3. the whole process becomes bureaucratic and highly illegible. Government adds a burden of compliance and direction that is unworkable. Consequently a significant portion of the money is siphoned off into an ecosystem of advisors and gatekeepers that add no value to anyone.

The amounts of money involved are tiny relative to national budgets. They provide no leverage against bigger electoral priorities - PR window dressing only.

A far better approach is for Government to use its considerable spending muscle and become a good customer for innovative companies. Leave the allocation of capital to the whole spectrum of private funds: yes VCs but also Private Equity, Public Markets, Corporate investment, angels, lenders and the rest. Just because an idea doesn't work for VC, leaves space for other forms of capital. If a genuinely strong investment opportunity exists then shape a new capital instrument to serve it.

Dan Gray's avatar

Hi Kenny, thanks for the comment and the well reasoned feedback.

1. Absolutely, and this is a key finding of the Lerner and Gompers paper cited at the top. They use In-Q-Tel as as a positive example here, showing that when government agencies are properly focused on their core capabilities and long-term strategy it can work well. So, that means, in the context of government venture philanthropy or megafunds, targetting peristent problem categories like energy, food and water security, or defence capability.

The trap is that governments are seduced by specific technology waves, such as AI, and end up overinvesting when the market is already very hot.

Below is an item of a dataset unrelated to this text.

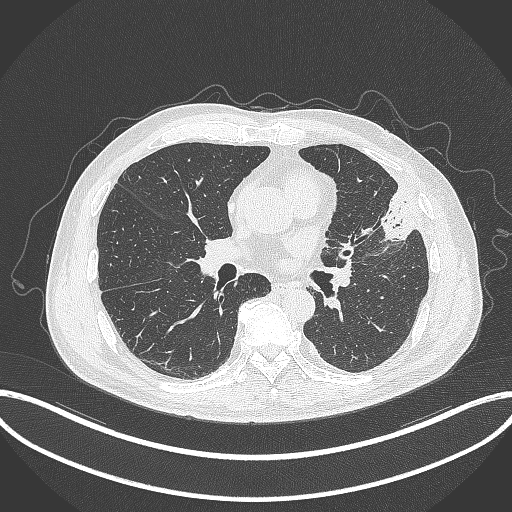
Chest CT, one axial slice. Slice 170 of 382 in the series (ordered by position). 120 kVp. Lung window (W 1500 / L -600 HU). 512 × 512 image matrix, field of view 415 × 415 mm. Male patient, age 64 years. From the clinical record (not read from this slice): clinical TNM (as recorded): T4 N1 M0; histopathological grade: G3.
Structures marked on this image (rectangle marked by the reading radiologist):
- lung tumour (recorded histology: adenocarcinoma): box from (x=373, y=185) to (x=417, y=243) px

2. Agreed, and the main remedy here is that across all three of these layers the government is effecctively taking an index approach. That still comes with challenges around how do you add enough friction to deter opportunists, and how do you screen out obviously bad firms or companies, but the hurdle is in theory lower.

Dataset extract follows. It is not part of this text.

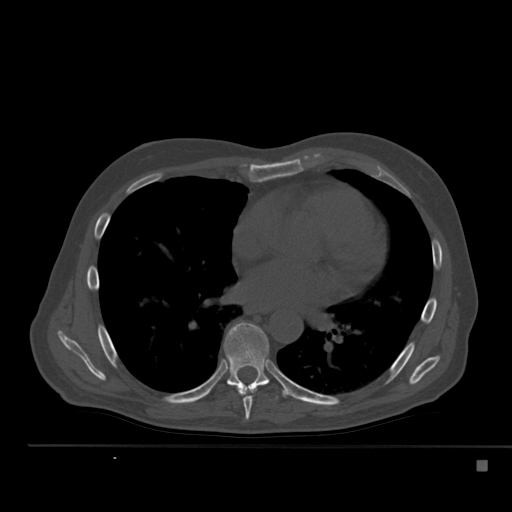
CT including the spine, one axial slice. Position 316 of 517 along the scan axis. Reconstruction kernel Br40s. Bone window (W 1800 / L 400 HU). 1.5 mm slice thickness. 512 × 512 image matrix. Male patient, age 70 years. Case-level facts recorded for this patient, not image findings: primary cancer: renal.
Annotated regions visible in this slice (semi-automatically segmented with operator editing):
- T7 vertebra: bounding box <235,385,253,420> (left, top, right, bottom; pixels)
- T8 vertebra: <224,323,288,400>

3. Well said, and this was a key finding of the Bocconi / Ifo Institute paper. The index approach helps somewhat here, as there should be an institutional tolerance for greater failure, though it's certainly a consideration for the megafund approach. I'm not sure there's a better answer than it must simply be well designed.

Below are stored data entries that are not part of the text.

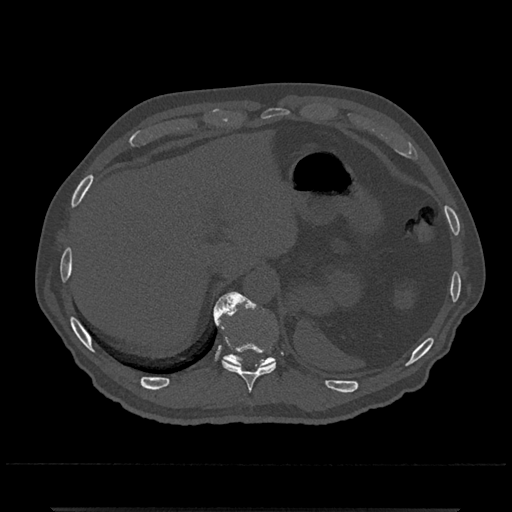
CT including the spine, one axial slice; position 533 of 797 along the scan axis; 120 kVp; bone window (W 1800 / L 400 HU); 0.5 mm slice thickness; 512 × 512 image matrix, field of view 393 × 393 mm. Patient: male, 67 years. From the clinical record (not read from this slice): primary cancer: prostate.
Annotated regions visible in this slice (semi-automatically segmented with operator editing):
- T10 vertebra: bounding box <215,292,276,404> (left, top, right, bottom; pixels)
- T11 vertebra: <213,293,276,367>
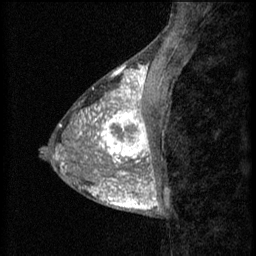
Breast MRI (dynamic contrast-enhanced), one sagittal slice; position 21 of 60 along the scan axis; 3 images stored at this slice position (order not interpretable as contrast timing); 1.5 T; TE 4.2 ms, TR 8.2 ms; 2 mm slice thickness; 256 × 256 image matrix, field of view 180 × 180 mm. Female patient, age 38 years.
Outlined on this slice (semi-automatically segmented with operator editing):
- analysis volume of interest (the breast-tissue region the enhancement analysis was run in; not a lesion): box from (x=95, y=106) to (x=157, y=171) px
- tumour enhancement mask (voxels above the 70 % enhancement threshold inside the analysis volume of interest): (x=95, y=106)–(x=153, y=169)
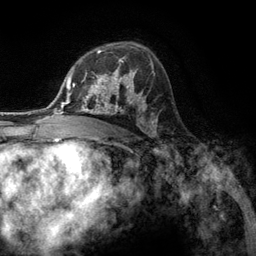
Breast MRI (dynamic contrast-enhanced), one axial slice; position 81 of 134 along the scan axis; cropped to one breast; dynamic contrast-enhanced series, time point 2 of 6 at this slice position (early post-contrast); 3 T; TE 2.8 ms, TR 7.3 ms; 1.2 mm slice thickness; 256 × 256 image matrix, field of view 180 × 180 mm. Female patient.
Structures marked on this image (semi-automatically segmented with operator editing):
- enhancing-tissue mask used for the functional tumour volume (all voxels passing the contrast-enhancement thresholds inside the analysis volume; usually the tumour): bounding box <80,57,131,107> (left, top, right, bottom; pixels)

You're right that, where appropriate, the government is a better customer than it is a source of investment. However if they are to spur the development of new technologies that's not always possible.

Kenny Fraser's avatar

Thanks for the long and considered reply - especially highlighting specifics from the papers cited which I have not read. Well designed is key but unfortunately governments don’t have much track record in that respect. Ultimately, I live in the UK and I would love to see a whole lot less government in this space - the ideal is somewhere in between as always.

David Kaye's avatar

Smart in principle. I think the danger lies in how it could be gamed by bad actors and fraudsters.

For example, Capital Pilot tried something relatively similar to the Venture Philanthropy part of this by offering startups an "investability test" that quickly rated their decks and then invested £50k in return for options (admittedly this was SaaS and not deeptech primarily).

Not withstanding their LP not coughing up all the cash, I think the big flaw with their model was shysters learning their criteria and then making up startup pitches to get the funds. I could see something happening like this with the model here.

The other challenge is that most university IP doesn't get funding for a reason: it's junk. Being able to sort the wheat from the chaff is still important, because if lots of junk gets funding, it will take talented human efforts away from the good stuff (in my mind anyway - perhaps this becomes less of an issue as the funding tide lifts and people can start to hop to the best opportunities).

Dan Gray's avatar

Agree with the concerns, David.

You already highlight one measure, where a focus on more R&D intensive categories should be more resistant to oppportunism than generic software startups.

On sorting the wheat from the chaff, this is definitely a central challenge — as we know, many important ideas were initially dismissed by the creator's peers as unworkable, so there's no easy solution.

The index-like approach is designed to absorb these failures of experimentation in funding ideas that seem predictably bad in hindsight, whether they succeed or not.